We have all watched the shocking press conference with President Donald Trump and Vice President JD Vance ambushing Ukraine’s President Volodymyr Zelenskyy in the oval office last week. The meeting occurred at the end of a series of meetings that Trump had with European heavyweight such as French President Emmanuel Macron and UK Prime Minister Keir Starmer, who tried to undo the damage made by the corrosive speeches given by JD Vance at the Munich Security Conference and Pete Hegseth at the NATO meeting in Poland.
It is patently obvious that the US administration is now an enemy of Ukraine, and will soon leave it without any support, either financial or military, leaving the weight of the “security guarantees” for Ukraine to the Europeans only. In a tweet following the meeting, Trump had the audacity of saying that Zelenskyy “feels our involvement gives him a big advantage in negotiations” with Russia.
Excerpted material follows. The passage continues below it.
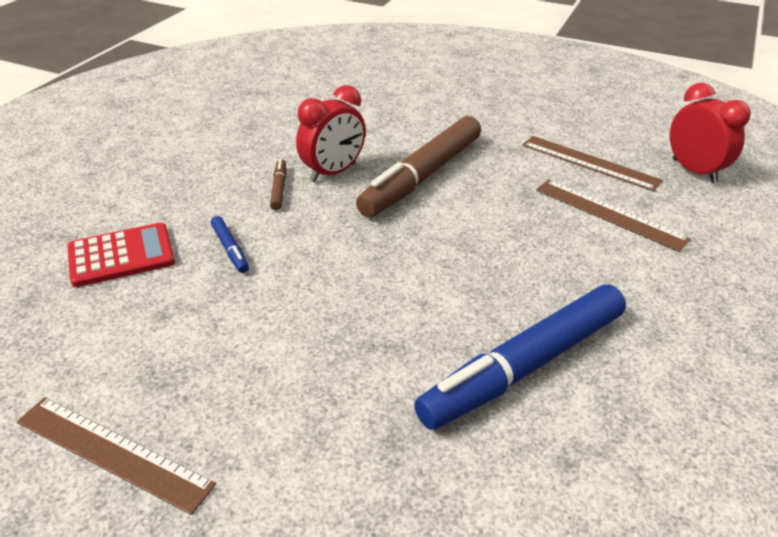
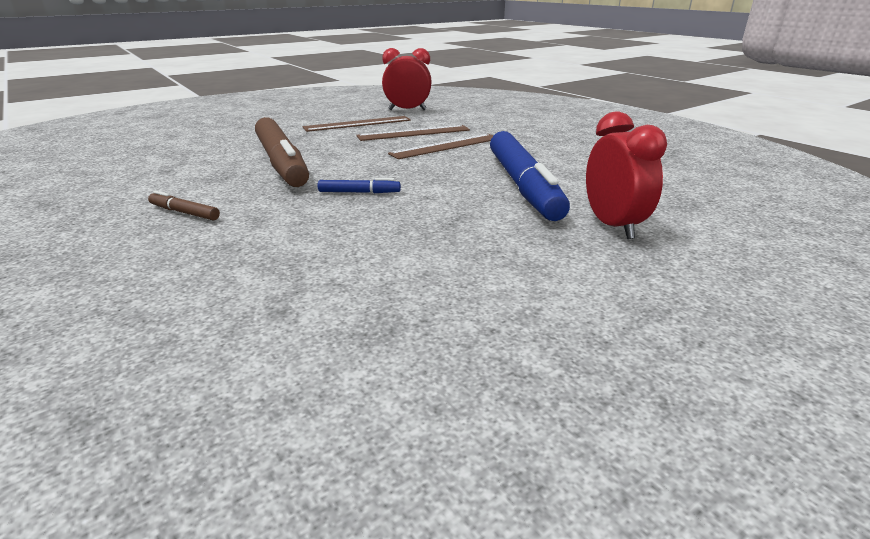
camera: 60 degrees left, 10 degrees down
brown ruler [17,397,216,515] -> brown ruler moved to [388,134,494,159]
red calculator [68,223,175,287] -> none
blue marker [211,216,249,273] -> blue marker moved to [318,178,401,193]
red clock [296,85,366,182] -> red clock moved to [586,111,667,239]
The outcry of disconcertment and disdain for this posture (coming even from fellow Republicans such as Liz Cheney and Antony Scaramucci, or Russians such as Garry Kasparov), which most feel symbolises the end of the current world order, is such that is not worth adding to it further.
Needless to say the only beneficiary in all this is China, and, by extension, Russia. What China and its allies couldn’t possibly anticipate was that Trump would actively work to weaken the US sphere of influence by dividing its own camp – the West – with his aggressive stance on Europe and his lenient posture towards Russia, on the Ukrainian war and in other matters as well.
Some clever analyst wants to make a parallel between what Trump is doing with Russia and what Nixon did with China, with Nixon’s 1972 trip to China. On that occasion, Nixon aimed at separating the weaker partner of the Communist bloc (at the time represented by China) from the major partner (the Soviet Union). The trip was a success, as China embarked on a series of economic reforms that eventually led the country to become the second largest economy in the world, outpacing the Soviet Union, which meanwhile collapsed in 1991. In effect, the US and China had become major trading partners until the US started perceiving Beijing as a geo-strategic rival, and Cold War 2 begun.
According to some, Trump would now be trying to do the same: detach the junior partner of the new rival bloc (in this case Russia) from its larger ally (China), by showing that Russia can still find friends and allies on the other side of the fence. We believe this is an over-indulgent interpretation of Trump’s recent moves regarding the war in Ukraine, and trans-Atlantic relations more generally.
Here are some major differences. When Nixon went to China, in 1972, Communism was still perceived in large swathes of Western society, especially in Europe, as a “liberation” force for the masses. China was perceived with sympathy (as some of the crimes of the regime didn’t emerge until many years later) and most people were willing to give this gigantic country, humiliated for centuries, a helping hand to get it out of its backwardness. China was perceived as not aggressive, and definitely not as a threat to the global or, thder and international peace. Trump’s position towards Russia comes at a very different stage. Russia is currently one of the most hated and feared countries in Europe and in many other parts of the world, after its brutal and unprovoked aggression against Ukraine. Putin is considered a war criminal with an arrest warrant pending from the International Criminal Court. Nobody in Europe, apart from Hungary’s Orban, would want to be seen with him or shaking his hand. Bringing him back into the international community would be akin to asking Hitler’s Germany to join the United Nations after the concentration camps of WW2.
It is obvious that Trump’s decision to give Putin all he could possibly ask for from the negotiations (namely Ukraine not being in NATO, Russia keeping all the territories gained since February 2022, no US troops to patrol the new borders, military expenses for NATO countries reaching 5% of GDP, thus weakening EU societies), will only embolden Putin, and convince him that – from now on, and certainly for as long as Trump is at the White House – the best course of action is to continue destabilising Europe with renewed territorial disputes. Quite a track record for Donald Trump’s first month in office, in this second term that will seem endless to many people.